• **The task**
When you reach the line containing "Für ein schwebendes" in the entries below, begin reproducing lines exactly, and stop once the line containing "Gitterbord 381 mm" is done.

___ Listed records ___

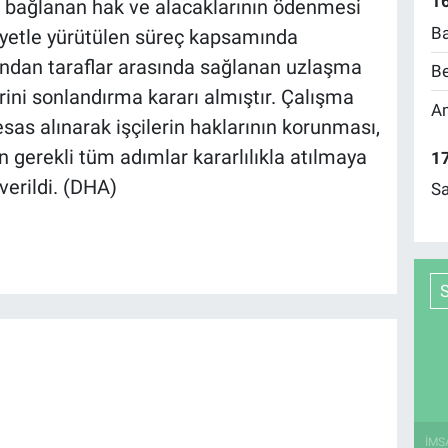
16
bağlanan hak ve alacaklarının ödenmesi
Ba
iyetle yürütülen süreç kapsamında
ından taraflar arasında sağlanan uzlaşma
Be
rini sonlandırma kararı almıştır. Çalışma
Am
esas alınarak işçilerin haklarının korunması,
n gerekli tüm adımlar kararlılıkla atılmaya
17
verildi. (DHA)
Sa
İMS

___
___ Listed records ___

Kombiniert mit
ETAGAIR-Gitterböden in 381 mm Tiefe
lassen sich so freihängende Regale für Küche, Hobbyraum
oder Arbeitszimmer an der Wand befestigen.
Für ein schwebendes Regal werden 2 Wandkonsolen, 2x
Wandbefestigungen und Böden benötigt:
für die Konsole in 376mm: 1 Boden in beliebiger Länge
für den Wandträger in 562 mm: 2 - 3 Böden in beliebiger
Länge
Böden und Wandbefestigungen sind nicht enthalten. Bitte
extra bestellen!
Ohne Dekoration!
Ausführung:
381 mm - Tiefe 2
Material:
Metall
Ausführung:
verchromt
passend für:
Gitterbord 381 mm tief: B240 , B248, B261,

___

• **Reply to the exercise**
Für ein schwebendes Regal werden 2 Wandkonsolen, 2x
Wandbefestigungen und Böden benötigt:
für die Konsole in 376mm: 1 Boden in beliebiger Länge
für den Wandträger in 562 mm: 2 - 3 Böden in beliebiger
Länge
Böden und Wandbefestigungen sind nicht enthalten. Bitte
extra bestellen!
Ohne Dekoration!
Ausführung:
381 mm - Tiefe 2
Material:
Metall
Ausführung:
verchromt
passend für:
Gitterbord 381 mm tief: B240 , B248, B261,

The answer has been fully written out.